More than a year after the Squamish First Nation revealed plans to build a new neighborhood with up to 6,000 units along False Creek in Vancouver, Sen̓áḵw will finally get to break ground—and will gain an office building, bringing the total number of new towers to 12.
As The Globe and Mail revealed yesterday, Sen̓áḵw, which Squamish Nation members approved in December of 2019, will finally break ground later this year. The $3 billion development will span 11.6 acres and is set to be the largest development in Canada on First Nations land, a fact that also means the project wasn’t subject to Vancouver’s typical regulatory process.

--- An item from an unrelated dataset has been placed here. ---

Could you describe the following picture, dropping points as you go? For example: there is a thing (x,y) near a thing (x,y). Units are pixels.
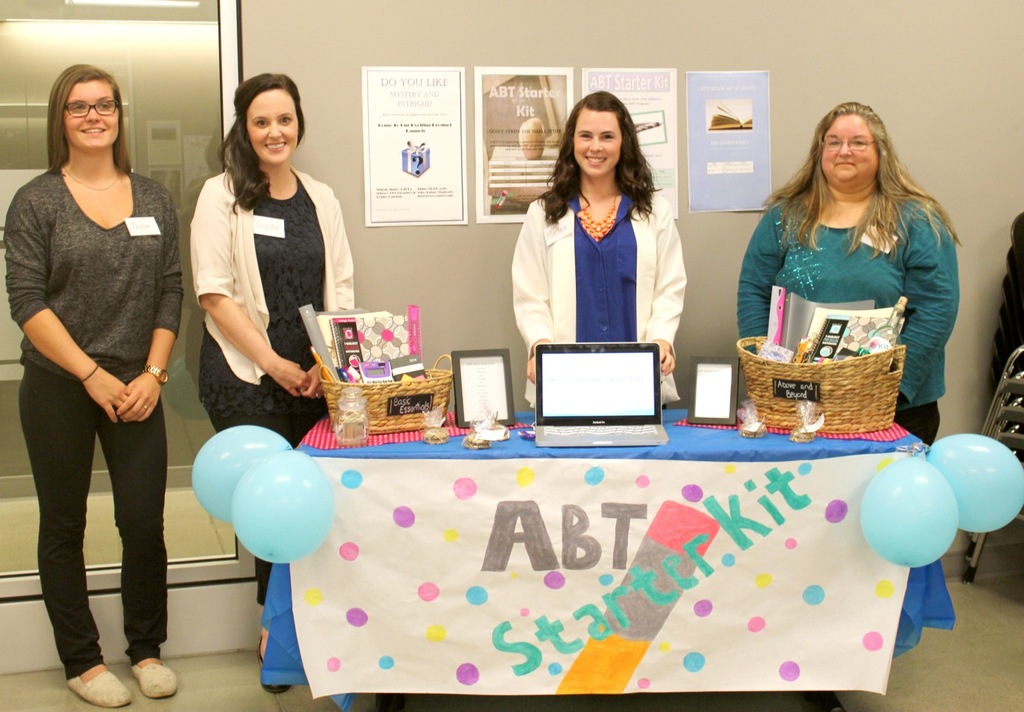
There are four women (574,262) standing on the floor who are smiling very beautifully. There is a table (719,443) placed in front of them where a laptop (572,434) placed over it and there are two baskets (849,408) which is also placed on the table (388,455) and there are two photographs (491,387) placed on it. We can see four balloons (914,506). There are four wall posters (457,78) placed or stick on wall (459,39). There are few chairs (1002,338) which is placed right corner of the image (994,388).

The 12 towers, up from 11, will range in height from 17 to a whopping 59 stories, will bring 6,000 new residential units, most of them market-rate rentals and at least 10 percent designated as condos (possibly much more), to Vancouver, a city in which more (relatively affordable rental) housing is sorely needed. The latest addition to the project is a new office tower, which the Squamish Nation and developer Westbank (the two are co-developing Sen̓áḵw in a 50-50 partnership) anticipate will be filled by the neighborhood’s expected 9,000 new residents.

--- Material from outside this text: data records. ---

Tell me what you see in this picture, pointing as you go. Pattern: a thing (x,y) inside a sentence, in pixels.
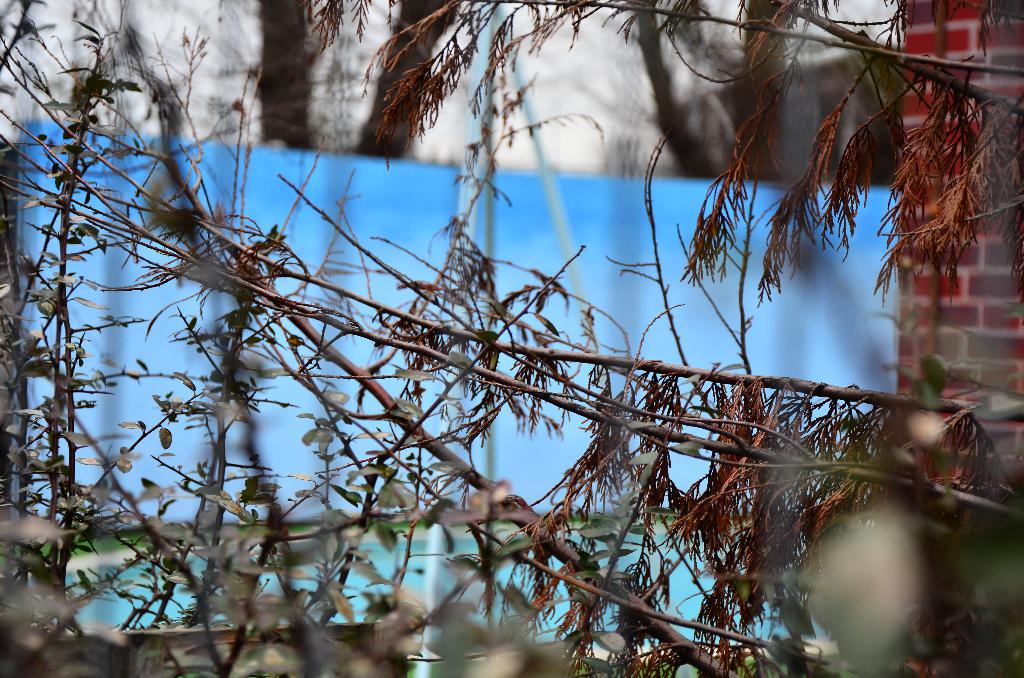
In this picture I can see plants (747,426) and trees (531,531). On the right (994,285) I can see the brick wall (994,331). In the back (812,265) I can see the blue color cloth (544,224). At the top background (605,106) I can see the building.
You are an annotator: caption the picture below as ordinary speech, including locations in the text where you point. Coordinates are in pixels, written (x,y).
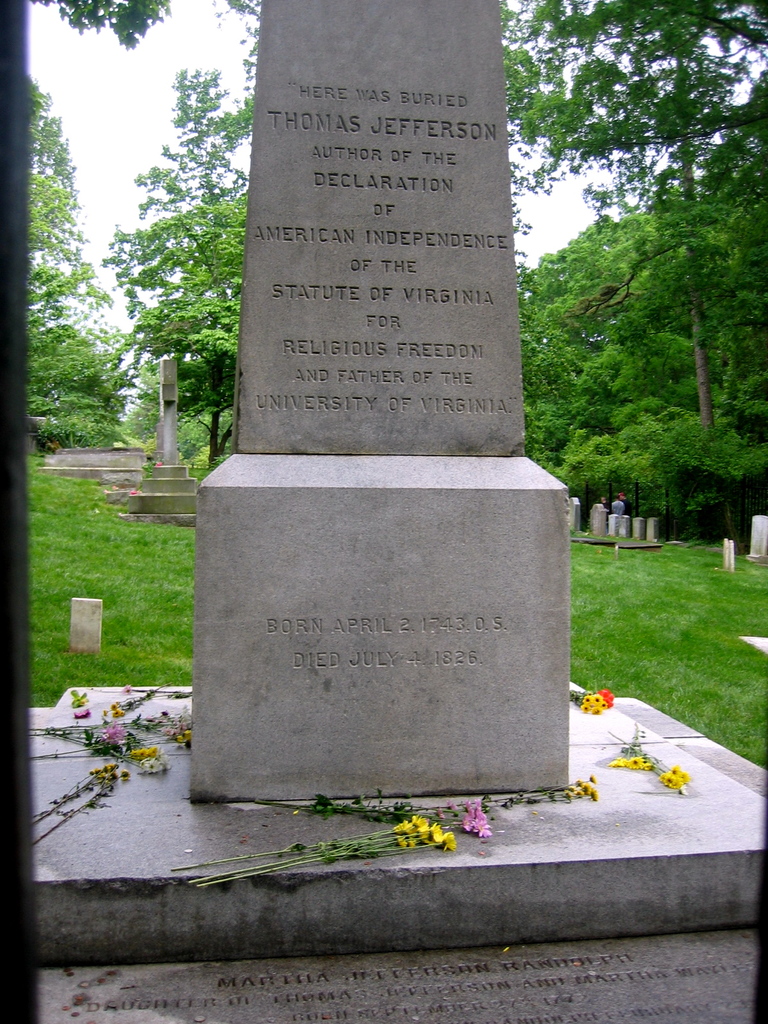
This picture is clicked outside. In the foreground (527,860) we can see the grave (190,760) on which some flowers (175,730) are placed and in the background (638,615) we can see the green grass (664,635), many number of graves (620,534), sky (114,218) and trees (168,263).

The buildings themselves, which are being designed by Vancouver’s Revery Architecture, have also undergone something of a major change. When AN first covered the project in 2019, the plan was for the towers to be heavily adorned in jutting balconies and vertical fins, wrapped in concrete embossed with Indigenous art; the most recent renderings depict a more refined and unified design aesthetic, with exterior screens wrapping the balconies to create a sleeker look and the undulating waves of fins slightly toned down. The screens themselves will be decorated with Squamish imagery and serve to reduce incoming sunlight. A gateway welcoming visitors, to be designed by a yet-unchosen Indigenous artist, will also be erected on the Sen̓áḵw side of Vancouver’s Burrard Bridge.

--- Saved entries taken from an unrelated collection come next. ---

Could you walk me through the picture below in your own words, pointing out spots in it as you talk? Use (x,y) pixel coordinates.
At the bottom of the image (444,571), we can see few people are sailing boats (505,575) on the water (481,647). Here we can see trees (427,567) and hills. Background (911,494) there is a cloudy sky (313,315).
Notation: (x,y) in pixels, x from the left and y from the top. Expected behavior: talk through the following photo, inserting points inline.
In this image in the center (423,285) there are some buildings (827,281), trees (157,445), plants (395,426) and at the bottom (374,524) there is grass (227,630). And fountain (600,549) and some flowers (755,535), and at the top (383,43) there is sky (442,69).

According to the Globe and Mail, the 4-million-square-foot project will only occupy about 10 percent of the total site; the designers are, in their own words, trying to reinterpret the (some would say failed) “towers in the park” concept. Rather than blanketing the streets with retail, the towers will all be joined by landscaped plazas and open green spaces, and restaurants, stores, and the 6,000-bike and e-bike garage (car parking will be kept to a minimum and discouraged) will all be located in an underground level accessible via ramp. A future rapid transit terminal that would link bus and light rail service via the bridge connector is also being planned.
As for the neighborhood’s sustainability bona fides, the Squamish Nation is going all in. Aside from the reliance on pedestrian and bike travel, the neighborhood will reportedly run on a new district-wide low-carbon energy generation network, and the developers are looking into using low-carbon cement for the towers’ concrete.